## What you should do:
Reproduce the stretch of records below exactly, from the line containing "phylum: Cnidaria" through the last line of the records.

## The records:
:::::

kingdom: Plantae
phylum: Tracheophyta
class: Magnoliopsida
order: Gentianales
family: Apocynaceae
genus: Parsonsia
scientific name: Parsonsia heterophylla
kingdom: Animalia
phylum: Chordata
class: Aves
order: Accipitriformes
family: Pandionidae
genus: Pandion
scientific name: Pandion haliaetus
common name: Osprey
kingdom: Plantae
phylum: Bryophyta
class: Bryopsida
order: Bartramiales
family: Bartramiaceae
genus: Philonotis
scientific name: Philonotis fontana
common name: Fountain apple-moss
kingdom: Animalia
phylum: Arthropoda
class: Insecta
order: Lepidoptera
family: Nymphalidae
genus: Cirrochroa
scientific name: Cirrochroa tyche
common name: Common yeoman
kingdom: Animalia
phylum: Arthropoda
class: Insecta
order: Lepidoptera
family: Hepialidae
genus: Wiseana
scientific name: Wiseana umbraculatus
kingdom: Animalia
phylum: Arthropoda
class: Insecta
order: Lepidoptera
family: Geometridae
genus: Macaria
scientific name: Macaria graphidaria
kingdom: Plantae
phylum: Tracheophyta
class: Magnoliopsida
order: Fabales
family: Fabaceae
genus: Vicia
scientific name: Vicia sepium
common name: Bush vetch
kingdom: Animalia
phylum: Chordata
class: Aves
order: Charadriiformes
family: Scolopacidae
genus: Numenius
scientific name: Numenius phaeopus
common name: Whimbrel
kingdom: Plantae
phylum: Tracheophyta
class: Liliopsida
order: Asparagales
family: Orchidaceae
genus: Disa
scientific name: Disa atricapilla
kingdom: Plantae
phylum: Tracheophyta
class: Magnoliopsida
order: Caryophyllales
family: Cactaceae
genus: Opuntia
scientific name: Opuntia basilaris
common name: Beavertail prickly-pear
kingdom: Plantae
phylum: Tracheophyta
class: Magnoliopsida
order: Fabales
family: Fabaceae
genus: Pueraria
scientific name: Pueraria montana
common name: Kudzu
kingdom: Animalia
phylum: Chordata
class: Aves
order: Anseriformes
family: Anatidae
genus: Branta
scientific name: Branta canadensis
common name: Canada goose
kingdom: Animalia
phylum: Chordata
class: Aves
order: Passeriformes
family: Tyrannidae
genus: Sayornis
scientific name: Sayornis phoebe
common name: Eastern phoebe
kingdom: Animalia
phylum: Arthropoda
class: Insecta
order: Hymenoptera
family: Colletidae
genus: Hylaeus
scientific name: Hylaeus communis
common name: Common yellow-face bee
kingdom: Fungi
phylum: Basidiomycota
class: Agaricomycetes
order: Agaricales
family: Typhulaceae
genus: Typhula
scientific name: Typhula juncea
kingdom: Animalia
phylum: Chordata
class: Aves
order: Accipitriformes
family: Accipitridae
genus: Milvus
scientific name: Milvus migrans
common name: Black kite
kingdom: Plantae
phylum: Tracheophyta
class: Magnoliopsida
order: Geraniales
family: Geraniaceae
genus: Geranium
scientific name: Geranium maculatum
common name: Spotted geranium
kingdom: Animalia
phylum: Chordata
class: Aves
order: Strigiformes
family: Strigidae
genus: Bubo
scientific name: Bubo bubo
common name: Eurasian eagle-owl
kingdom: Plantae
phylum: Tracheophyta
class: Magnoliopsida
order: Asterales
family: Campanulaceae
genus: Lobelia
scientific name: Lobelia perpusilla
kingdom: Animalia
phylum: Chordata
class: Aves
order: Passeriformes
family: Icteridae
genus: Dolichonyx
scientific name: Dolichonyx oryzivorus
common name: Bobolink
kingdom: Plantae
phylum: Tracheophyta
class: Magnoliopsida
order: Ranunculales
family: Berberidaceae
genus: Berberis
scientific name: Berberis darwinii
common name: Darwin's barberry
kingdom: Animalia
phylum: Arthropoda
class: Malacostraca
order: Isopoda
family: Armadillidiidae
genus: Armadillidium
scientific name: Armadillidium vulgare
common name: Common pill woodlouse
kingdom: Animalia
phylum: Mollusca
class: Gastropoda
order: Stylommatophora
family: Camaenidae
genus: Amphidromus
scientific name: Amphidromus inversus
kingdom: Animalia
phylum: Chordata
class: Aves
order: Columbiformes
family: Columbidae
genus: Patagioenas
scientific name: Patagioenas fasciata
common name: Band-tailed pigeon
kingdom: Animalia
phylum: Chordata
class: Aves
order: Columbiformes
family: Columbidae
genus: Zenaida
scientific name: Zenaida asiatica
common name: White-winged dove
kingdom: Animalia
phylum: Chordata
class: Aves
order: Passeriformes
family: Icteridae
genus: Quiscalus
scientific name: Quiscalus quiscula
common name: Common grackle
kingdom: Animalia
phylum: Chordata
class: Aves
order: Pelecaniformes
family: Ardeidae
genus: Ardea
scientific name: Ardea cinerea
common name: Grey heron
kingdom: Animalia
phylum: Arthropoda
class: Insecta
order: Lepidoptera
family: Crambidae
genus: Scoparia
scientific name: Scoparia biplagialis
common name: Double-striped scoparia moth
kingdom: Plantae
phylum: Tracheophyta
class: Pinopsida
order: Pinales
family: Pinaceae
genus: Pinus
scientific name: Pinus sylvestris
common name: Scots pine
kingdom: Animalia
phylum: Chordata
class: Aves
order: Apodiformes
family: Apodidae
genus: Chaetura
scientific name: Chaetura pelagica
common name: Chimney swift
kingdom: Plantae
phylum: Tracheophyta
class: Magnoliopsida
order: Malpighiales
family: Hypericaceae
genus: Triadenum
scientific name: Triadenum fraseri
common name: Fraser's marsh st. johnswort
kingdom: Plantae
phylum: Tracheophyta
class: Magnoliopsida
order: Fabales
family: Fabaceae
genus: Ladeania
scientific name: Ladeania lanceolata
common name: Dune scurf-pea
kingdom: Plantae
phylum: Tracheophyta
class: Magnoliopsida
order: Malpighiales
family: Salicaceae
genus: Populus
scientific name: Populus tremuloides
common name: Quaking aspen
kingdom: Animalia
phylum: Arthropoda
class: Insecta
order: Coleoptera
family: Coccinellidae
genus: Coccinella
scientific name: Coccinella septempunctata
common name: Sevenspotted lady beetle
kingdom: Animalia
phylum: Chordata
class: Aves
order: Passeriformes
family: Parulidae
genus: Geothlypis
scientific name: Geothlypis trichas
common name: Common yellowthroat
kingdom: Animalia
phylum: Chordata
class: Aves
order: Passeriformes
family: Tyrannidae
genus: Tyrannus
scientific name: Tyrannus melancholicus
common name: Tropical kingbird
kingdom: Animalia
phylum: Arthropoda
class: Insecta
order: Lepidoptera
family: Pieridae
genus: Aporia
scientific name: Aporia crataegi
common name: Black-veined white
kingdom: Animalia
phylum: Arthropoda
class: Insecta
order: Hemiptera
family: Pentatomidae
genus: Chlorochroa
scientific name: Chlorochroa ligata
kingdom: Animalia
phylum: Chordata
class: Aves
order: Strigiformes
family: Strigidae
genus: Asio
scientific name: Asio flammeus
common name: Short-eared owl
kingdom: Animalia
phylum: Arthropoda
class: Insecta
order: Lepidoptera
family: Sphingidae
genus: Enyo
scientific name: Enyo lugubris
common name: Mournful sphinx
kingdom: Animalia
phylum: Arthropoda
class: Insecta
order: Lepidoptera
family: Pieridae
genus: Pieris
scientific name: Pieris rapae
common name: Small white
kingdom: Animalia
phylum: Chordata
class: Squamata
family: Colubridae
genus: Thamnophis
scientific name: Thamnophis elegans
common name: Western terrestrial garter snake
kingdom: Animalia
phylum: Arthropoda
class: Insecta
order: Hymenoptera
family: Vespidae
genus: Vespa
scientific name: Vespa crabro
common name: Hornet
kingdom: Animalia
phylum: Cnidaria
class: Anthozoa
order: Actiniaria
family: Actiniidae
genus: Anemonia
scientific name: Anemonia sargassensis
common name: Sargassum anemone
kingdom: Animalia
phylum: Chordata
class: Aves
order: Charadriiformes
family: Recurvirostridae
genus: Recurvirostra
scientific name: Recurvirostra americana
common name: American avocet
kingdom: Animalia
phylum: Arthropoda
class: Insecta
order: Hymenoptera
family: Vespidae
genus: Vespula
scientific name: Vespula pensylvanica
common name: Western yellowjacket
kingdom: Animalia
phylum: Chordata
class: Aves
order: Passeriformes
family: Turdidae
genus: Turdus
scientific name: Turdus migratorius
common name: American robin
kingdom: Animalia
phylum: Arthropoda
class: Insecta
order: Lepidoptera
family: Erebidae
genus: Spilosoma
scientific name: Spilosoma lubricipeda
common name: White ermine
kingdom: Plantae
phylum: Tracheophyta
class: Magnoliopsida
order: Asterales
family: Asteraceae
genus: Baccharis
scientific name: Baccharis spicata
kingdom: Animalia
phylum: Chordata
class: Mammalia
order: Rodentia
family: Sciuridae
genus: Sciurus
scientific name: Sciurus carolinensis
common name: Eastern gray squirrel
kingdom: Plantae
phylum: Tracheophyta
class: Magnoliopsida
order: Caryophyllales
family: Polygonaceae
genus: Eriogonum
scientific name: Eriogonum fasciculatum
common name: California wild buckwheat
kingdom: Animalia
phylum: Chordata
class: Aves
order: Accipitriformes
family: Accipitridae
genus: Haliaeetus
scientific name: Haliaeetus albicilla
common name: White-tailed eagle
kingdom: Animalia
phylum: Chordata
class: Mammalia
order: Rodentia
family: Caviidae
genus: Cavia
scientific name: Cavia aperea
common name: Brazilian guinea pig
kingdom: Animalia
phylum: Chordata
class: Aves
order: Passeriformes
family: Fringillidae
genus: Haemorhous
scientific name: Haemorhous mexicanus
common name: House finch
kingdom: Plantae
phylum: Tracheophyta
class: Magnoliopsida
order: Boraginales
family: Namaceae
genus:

:::::

## Task result:
phylum: Cnidaria
class: Anthozoa
order: Actiniaria
family: Actiniidae
genus: Anemonia
scientific name: Anemonia sargassensis
common name: Sargassum anemone
kingdom: Animalia
phylum: Chordata
class: Aves
order: Charadriiformes
family: Recurvirostridae
genus: Recurvirostra
scientific name: Recurvirostra americana
common name: American avocet
kingdom: Animalia
phylum: Arthropoda
class: Insecta
order: Hymenoptera
family: Vespidae
genus: Vespula
scientific name: Vespula pensylvanica
common name: Western yellowjacket
kingdom: Animalia
phylum: Chordata
class: Aves
order: Passeriformes
family: Turdidae
genus: Turdus
scientific name: Turdus migratorius
common name: American robin
kingdom: Animalia
phylum: Arthropoda
class: Insecta
order: Lepidoptera
family: Erebidae
genus: Spilosoma
scientific name: Spilosoma lubricipeda
common name: White ermine
kingdom: Plantae
phylum: Tracheophyta
class: Magnoliopsida
order: Asterales
family: Asteraceae
genus: Baccharis
scientific name: Baccharis spicata
kingdom: Animalia
phylum: Chordata
class: Mammalia
order: Rodentia
family: Sciuridae
genus: Sciurus
scientific name: Sciurus carolinensis
common name: Eastern gray squirrel
kingdom: Plantae
phylum: Tracheophyta
class: Magnoliopsida
order: Caryophyllales
family: Polygonaceae
genus: Eriogonum
scientific name: Eriogonum fasciculatum
common name: California wild buckwheat
kingdom: Animalia
phylum: Chordata
class: Aves
order: Accipitriformes
family: Accipitridae
genus: Haliaeetus
scientific name: Haliaeetus albicilla
common name: White-tailed eagle
kingdom: Animalia
phylum: Chordata
class: Mammalia
order: Rodentia
family: Caviidae
genus: Cavia
scientific name: Cavia aperea
common name: Brazilian guinea pig
kingdom: Animalia
phylum: Chordata
class: Aves
order: Passeriformes
family: Fringillidae
genus: Haemorhous
scientific name: Haemorhous mexicanus
common name: House finch
kingdom: Plantae
phylum: Tracheophyta
class: Magnoliopsida
order: Boraginales
family: Namaceae
genus:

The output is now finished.